Let’s figure out how to do that better.




> And that’s really the crux of our current problem: how can we grow our
> community with only a small number of community “managers†on our end and
> still have it feel like a real community to everyone participating?
In my experience, community is a bootstrapping exercise, and it feels like you’re doing a lot of the right things. I’m not totally convinced I understand your specific concern. Can you elaborate a bit more?
What might be good is a QMO forum for “is this a bug?” topics, where people can discuss possibly buggy behavior they’ve observed before filing an actual bug report. This gives them a chance to talk with others to catch common sources of error, recognize frequently dup’d bugs, etc.
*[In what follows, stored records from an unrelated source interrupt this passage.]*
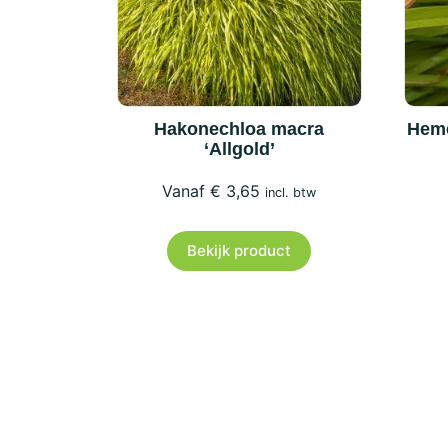
Hakonechloa macra
Heme
‘Allgold’
€
3,65
incl. btw
Bekijk product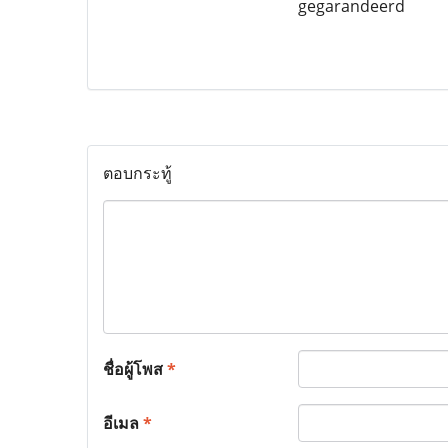
gegarandeerd
ตอบกระทู้
ชื่อผู้โพส
*
อีเมล
*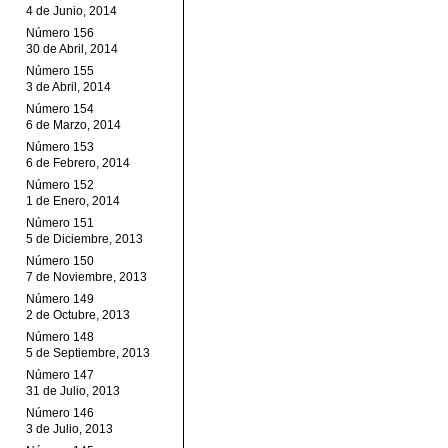
4 de Junio, 2014
Número 156
30 de Abril, 2014
Número 155
3 de Abril, 2014
Número 154
6 de Marzo, 2014
Número 153
6 de Febrero, 2014
Número 152
1 de Enero, 2014
Número 151
5 de Diciembre, 2013
Número 150
7 de Noviembre, 2013
Número 149
2 de Octubre, 2013
Número 148
5 de Septiembre, 2013
Número 147
31 de Julio, 2013
Número 146
3 de Julio, 2013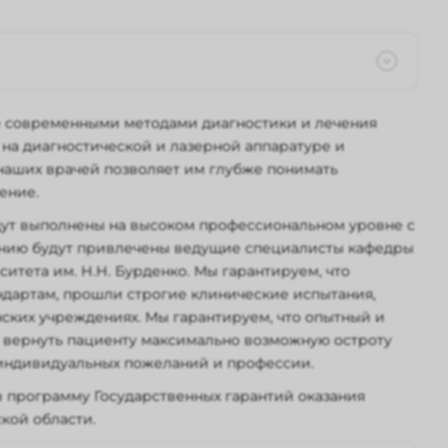
 современными методами диагностики и лечения
 на диагностической и лазерной аппаратуре и
наших врачей позволяет им глубже понимать
ение.
дут выполнены на высоком профессиональном уровне с
ению будут привлечены ведущие специалисты кафедры
тета им. Н.Н. Бурденко. Мы гарантируем, что
дартам, прошли строгие клинические испытания,
ких учреждениях. Мы гарантируем, что опытный и
ы вернуть пациенту максимально возможную остроту
 индивидуальных пожеланий и профессии.
 программу Государственных гарантий оказания
кой области.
This results in both better quality bug reports, less invalid bug reports, and not getting chastised for filling a poor bug report.
> In my experience, community is a bootstrapping exercise, and it feels like you’re doing a lot of the right things. I’m not totally convinced I understand your specific concern. Can you elaborate a bit more?
If my concern sounds a bit nebulous, there’s a reason. I’m still trying to figure out precisely what is gnawing at me.
At MoCo, we commonly voice the desire to leverage our small investiture in people and tools multi-fold as the only way to adequately support our growing user base. For the Mozilla QA team, this would currently be hard without hiring more people to work specifically with the community or re-assigning current staff. No one on the Mozilla QA team is 100% full-time dedicated to working with the community, but all of us are expected (probably the wrong word, since most of us *do* enjoy it) to help out.
I’m not convinced that getting the community involved more is *necessarily* that useful. If growing the community allows us to get better coverage or test new things, that’s great, but adding more noise to the process won’t help anyone.
Perhaps we do need 1 (or more) QA people dedicated to building community. Although the goals are somewhat different, I look to AMO as a good model here because they’ve had success in growing/leveraging a large community with relatively few “managers” and modest tools.
However, I think it would be more useful to first look at current community QA contributions and figure out how, when, and if we can make them more effective before simply throwing more undirected effort at the problem.